Many in opposition believed the walk out to be inappropriate and that other actions should have been taken. However, senior Isabel Ingram, a SACRE leader “looked at it as the most peaceful way to express ourselves [and] our opinions.”
Muhammed adds to this saying the main goal of kneeling was to create a dialogue, and he along with the other SACRE leaders believe it was successful, Ingram saying the response was “beyond what they had expected would happen.”
Although she did not agree, Emery, as well as many others, understand the rights the students had in their actions. “While I do not agree with the walk off, I do believe that it is their First Amendment right,” Emery said. “Everyone has a right to say and practice what they believe, and this protest is an example of doing that.”
Within the leadership roles of Ames High there was general support. Ames High Student Co-presidents Trinity Jones and Anna Stevens expressed they were proud of those 13 band members who protested and defend and stand with them. “Even though we fought over differences within our school, we all came together to defend Ames High when Todd Starnes and other outsiders bashed on us,” said Stevens. The two hope to plan activities that encourage unity despite the opposing opinions present at Ames High.
Principal Evans has long been a advocate of school pride, unity and opportunities for students to be leaders. “What makes Ames so great is that students really put a lot of thought into if they’re going to take action, and what they will say,” Evans said.
Superintendent Tim Taylor echoed this praise. I have been an administrator in the Ames Schools for the past 26 years. No matter where I go and no matter who I talk to, I emphasize that the students at Ames High are like no other group in the world.” — Superintendent Tim Taylor
I have been an administrator in the Ames Schools for the past 26 years. No matter where I go and no matter who I talk to, I emphasize that the students at Ames High are like no other group in the world.”
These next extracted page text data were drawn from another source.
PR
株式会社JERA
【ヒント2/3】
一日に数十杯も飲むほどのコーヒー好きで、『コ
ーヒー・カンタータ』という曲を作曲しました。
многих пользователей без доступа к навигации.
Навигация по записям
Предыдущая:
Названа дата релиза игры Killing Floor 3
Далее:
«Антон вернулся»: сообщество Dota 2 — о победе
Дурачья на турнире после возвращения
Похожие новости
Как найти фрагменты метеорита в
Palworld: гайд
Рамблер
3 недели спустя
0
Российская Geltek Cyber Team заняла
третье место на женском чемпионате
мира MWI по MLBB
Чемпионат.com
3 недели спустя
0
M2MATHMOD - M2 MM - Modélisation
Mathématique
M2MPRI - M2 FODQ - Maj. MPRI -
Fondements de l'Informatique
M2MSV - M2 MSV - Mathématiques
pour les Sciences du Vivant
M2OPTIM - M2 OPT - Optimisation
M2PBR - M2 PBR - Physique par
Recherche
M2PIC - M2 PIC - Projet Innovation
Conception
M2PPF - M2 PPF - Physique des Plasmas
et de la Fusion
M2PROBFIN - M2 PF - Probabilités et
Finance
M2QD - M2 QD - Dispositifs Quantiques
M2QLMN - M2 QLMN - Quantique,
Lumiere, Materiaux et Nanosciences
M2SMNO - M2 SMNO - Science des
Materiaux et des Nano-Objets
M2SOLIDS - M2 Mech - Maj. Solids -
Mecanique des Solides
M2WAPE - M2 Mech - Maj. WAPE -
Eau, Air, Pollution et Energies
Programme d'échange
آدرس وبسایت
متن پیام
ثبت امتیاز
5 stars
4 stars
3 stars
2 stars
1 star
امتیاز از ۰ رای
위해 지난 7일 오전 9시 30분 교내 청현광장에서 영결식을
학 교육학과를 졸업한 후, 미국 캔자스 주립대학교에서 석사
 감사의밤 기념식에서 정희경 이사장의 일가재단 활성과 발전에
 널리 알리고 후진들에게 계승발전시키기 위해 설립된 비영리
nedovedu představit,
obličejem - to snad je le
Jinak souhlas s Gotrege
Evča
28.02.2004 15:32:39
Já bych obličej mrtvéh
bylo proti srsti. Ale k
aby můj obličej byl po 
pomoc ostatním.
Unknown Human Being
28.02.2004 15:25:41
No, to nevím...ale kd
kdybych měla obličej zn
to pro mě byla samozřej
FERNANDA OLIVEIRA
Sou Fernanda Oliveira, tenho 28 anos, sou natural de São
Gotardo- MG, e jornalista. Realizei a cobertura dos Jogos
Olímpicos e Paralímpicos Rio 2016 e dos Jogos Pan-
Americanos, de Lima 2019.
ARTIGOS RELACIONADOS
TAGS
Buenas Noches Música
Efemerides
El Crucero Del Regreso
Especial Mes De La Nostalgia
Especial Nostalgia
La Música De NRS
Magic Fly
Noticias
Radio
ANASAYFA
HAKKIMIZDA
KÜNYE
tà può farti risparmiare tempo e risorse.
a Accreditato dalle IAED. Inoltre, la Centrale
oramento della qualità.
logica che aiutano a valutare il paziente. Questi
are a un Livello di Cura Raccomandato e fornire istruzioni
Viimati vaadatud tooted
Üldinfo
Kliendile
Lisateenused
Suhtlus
— Superintendent Tim Taylor
The district also released a public statement where they acknowledge the situation and expressed their pride at how the students handled it: “Our student leaders showed great resolve when they came together, expressed their feelings and personal opinions with each other, and came together with a solution regarding the student section theme that they all supported,” the statement read. “They found that coming together as an Ames High student body was more important than letting politics impact their football game and senior night.”
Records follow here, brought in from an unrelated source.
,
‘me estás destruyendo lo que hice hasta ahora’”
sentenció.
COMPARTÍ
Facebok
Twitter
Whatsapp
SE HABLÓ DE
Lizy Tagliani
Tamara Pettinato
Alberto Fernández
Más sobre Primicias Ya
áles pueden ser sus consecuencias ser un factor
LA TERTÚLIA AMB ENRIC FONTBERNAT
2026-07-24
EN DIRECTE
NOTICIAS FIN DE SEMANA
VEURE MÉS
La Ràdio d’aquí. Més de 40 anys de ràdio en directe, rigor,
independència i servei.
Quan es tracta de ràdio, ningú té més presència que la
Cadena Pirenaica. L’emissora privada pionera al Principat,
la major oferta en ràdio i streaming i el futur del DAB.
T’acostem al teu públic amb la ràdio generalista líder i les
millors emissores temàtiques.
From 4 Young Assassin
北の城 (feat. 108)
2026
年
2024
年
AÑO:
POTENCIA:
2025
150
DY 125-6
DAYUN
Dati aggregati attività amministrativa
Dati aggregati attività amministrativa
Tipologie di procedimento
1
This idea of civil disagreement is furthered by an editorial in the Ames Tribune on Oct. 16. “It doesn’t matter whether you like what the members of the Ames marching band did,” it read. “Can you accept that they had the right to do it? And can you appreciate that they conducted their protest in an organized, peaceful manner. We support the Ames High School marching band members and their right to express themselves. You should, too.”
Some linked arms. Some put their hand to their chest. Some wore pink. Some wore red, white and blue. The statement released by the district said: “We don’t anticipate finding a common ground any time soon,” regarding the controversial topic of protesting during the National Anthem. However, the students of Ames High will continue to discuss this issue in a respectful and unified way.